▸ **PASSAGE**:
Segment Open
EP1023747B1

EP1023747B1 - Connector system

Info

Publication number: EP1023747B1
Application number: EP98952328A
Authority: EP
Inventors: Robert F. Evans
Original assignee: FCI SA; Framatome Connectors International SAS
Current assignee: FCI SA
Priority date: 1997-10-15
Filing date: 1998-10-15
Publication date: 2006-02-08
Anticipated expiration: 2018-10-15
Also published as: WO1999019943A1; EP1601054A3; EP1601054A2; DE69833445T2; US6120306A; JP2001520448A; EP1023747A4; EP1023747A1; DE69833445D1

Description

The present invention relates in general to electrical connectors. More particularly, the present invention relates to a socket connector according to the preamble portion of patent claim 1. Such a socket connector has been known from US-A-4 605 269.
In electronic equipment, there is a need for electrical connectors providing connections in signal paths, and often the signal paths are so closely spaced that difficulties arise from interference between signals being transmitted along adjacent paths.
In order to minimize such difficulties it is known to provide grounding connections in such connectors, such connections serving in effect to filter out undesired interference between signal paths.
However, mere grounding is not always sufficient, and this is particularly so in connectors in which contacts constituting the signal paths through the connector extend through sharp angles, because interference between adjacent signal paths is a particularly significant problem in such connectors.
In many situations where electrical signals are being carried among separate subassemblies of complex electrical and electronic devices, reduced size contributes greatly to the usefulness or convenience of the devices or of certain portions of them. To that end, extremely small conductors are now available, and it is practical to manufacture very closely spaced terminal pads accurately located on circuit boards or the like. It is therefore desirable to have a connector of reduced size, to interconnect circuit boards repeatedly, easily, and reliably, and with a minimum adverse effect on electrical signal transmission in a circuit including such a connector.
In high speed backplane applications, low crosstalk between signal currents passing through the connector is desirable. Low crosstalk allows the electronics to switch at higher frequencies yet maintain signal integrity. Additionally, maximizing signal density is also desirable. High density increases the number of circuits that can be routed through the connector. However, as the density of devices and signals is increased, the problem of crosstalk increases. Moreover, as frequencies are increased, the crosstalk is increased.
Segment Closed
(Extracted page text data)
Segment Open
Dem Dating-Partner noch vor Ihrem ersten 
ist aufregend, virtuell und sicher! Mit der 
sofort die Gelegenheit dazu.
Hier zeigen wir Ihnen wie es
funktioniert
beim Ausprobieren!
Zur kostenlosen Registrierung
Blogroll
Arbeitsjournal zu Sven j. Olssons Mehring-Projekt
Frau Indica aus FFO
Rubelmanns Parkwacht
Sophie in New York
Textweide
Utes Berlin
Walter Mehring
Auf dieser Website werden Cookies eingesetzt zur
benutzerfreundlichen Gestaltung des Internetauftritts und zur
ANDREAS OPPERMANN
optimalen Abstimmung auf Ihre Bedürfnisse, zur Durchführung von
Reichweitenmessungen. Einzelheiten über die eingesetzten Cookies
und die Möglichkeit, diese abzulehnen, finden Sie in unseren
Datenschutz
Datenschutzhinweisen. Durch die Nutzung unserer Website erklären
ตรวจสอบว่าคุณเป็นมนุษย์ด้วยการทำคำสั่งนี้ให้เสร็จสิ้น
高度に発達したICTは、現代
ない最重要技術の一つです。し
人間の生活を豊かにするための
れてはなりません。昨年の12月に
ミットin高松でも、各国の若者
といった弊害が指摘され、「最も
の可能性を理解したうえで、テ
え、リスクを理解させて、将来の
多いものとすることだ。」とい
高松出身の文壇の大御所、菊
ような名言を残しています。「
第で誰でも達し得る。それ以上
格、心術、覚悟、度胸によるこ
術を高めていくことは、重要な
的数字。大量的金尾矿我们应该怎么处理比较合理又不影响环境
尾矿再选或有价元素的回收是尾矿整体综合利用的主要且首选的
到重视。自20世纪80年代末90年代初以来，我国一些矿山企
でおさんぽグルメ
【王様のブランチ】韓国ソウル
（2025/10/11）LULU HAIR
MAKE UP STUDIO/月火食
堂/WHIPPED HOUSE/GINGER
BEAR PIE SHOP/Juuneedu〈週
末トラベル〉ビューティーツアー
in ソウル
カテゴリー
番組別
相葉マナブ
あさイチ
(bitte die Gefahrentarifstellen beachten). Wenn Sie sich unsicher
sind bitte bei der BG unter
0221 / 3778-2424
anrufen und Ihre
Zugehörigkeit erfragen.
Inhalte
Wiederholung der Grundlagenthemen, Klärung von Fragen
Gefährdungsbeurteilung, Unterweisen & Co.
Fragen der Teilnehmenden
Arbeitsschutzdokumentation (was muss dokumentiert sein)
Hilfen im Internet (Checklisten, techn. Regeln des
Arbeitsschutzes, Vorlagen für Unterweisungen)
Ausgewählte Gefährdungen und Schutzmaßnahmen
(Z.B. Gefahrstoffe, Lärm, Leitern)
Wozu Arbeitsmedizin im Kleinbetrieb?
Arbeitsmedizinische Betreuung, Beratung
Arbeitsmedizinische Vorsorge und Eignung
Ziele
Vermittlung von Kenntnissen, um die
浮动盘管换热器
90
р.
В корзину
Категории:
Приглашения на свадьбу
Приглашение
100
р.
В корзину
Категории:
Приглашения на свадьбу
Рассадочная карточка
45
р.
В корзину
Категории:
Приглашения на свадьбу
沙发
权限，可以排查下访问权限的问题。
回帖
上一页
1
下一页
Segment Closed
Continue the patent description of the socket connector from the point where it stops.

▸ **RESPONSE AREA**:
US-A-4 605 269 discloses a socket connector comprising a housing and at least one terminal structure comprising a first conductive member, a second conductive member and a dielectric member between said first and second conductive members.
Therefore, a need exists for electrical connectors of increased density, yet capable of maintaining signal integrity, especially at high frequencies. However, achieving these requirements must be in the context of smaller connectors that can be manufactured at low costs.
This object is accomplished by a socket connector according to claim 1.
Dependent claims are directed on features of preferred embodiments of the invention as claimed.
Aspects of the present invention will become apparent from the following detailed description of the invention when considered in conjunction with the accompanying drawing.

BRIEF DESCRIPTION OF THE DRAWINGS

Fig. 1A is a sectional side elevational view of an embodiment of a high speed transmission socket connector, with the parts separated, according to the present invention;
Fig. 1B is a perspective view of the connector of Fig. 1A, with the parts separated;
Fig. 2A is a sectional side view of an exemplary connector in accordance with the present invention;
Fig. 2B is a perspective view of the socket connector of Fig. 2A;
Fig. 2C is an end view of a mounting portion of terminals as shown in Fig. 2A
Fig. 3 is a cross-sectional view of Fig. 2A taken along the line 3-3;
Fig. 4 is a side view of a further exemplary connector in accordance with the invention;
Fig. 5 is a view of the exemplary socket connector taken along the line 5-5 in Fig. 4;
Fig. 6 is a cross-sectional view of Fig. 5 taken along the line 6-6;
Fig. 7 shows a plurality of the socket connectors of Fig. 5 arranged in an array;
Fig. 8 shows an exemplary array pattern of the signal and ground pins; and
Fig. 9 shows a contact terminal structure for a system having differential pairs of signal carriers.

The present invention is directed to an electrical socket connector having a compact profile that provides coaxial-like electrical isolation of signal connections. The present invention provides signal isolation integrity within a contact engagement region in a minimized size profile.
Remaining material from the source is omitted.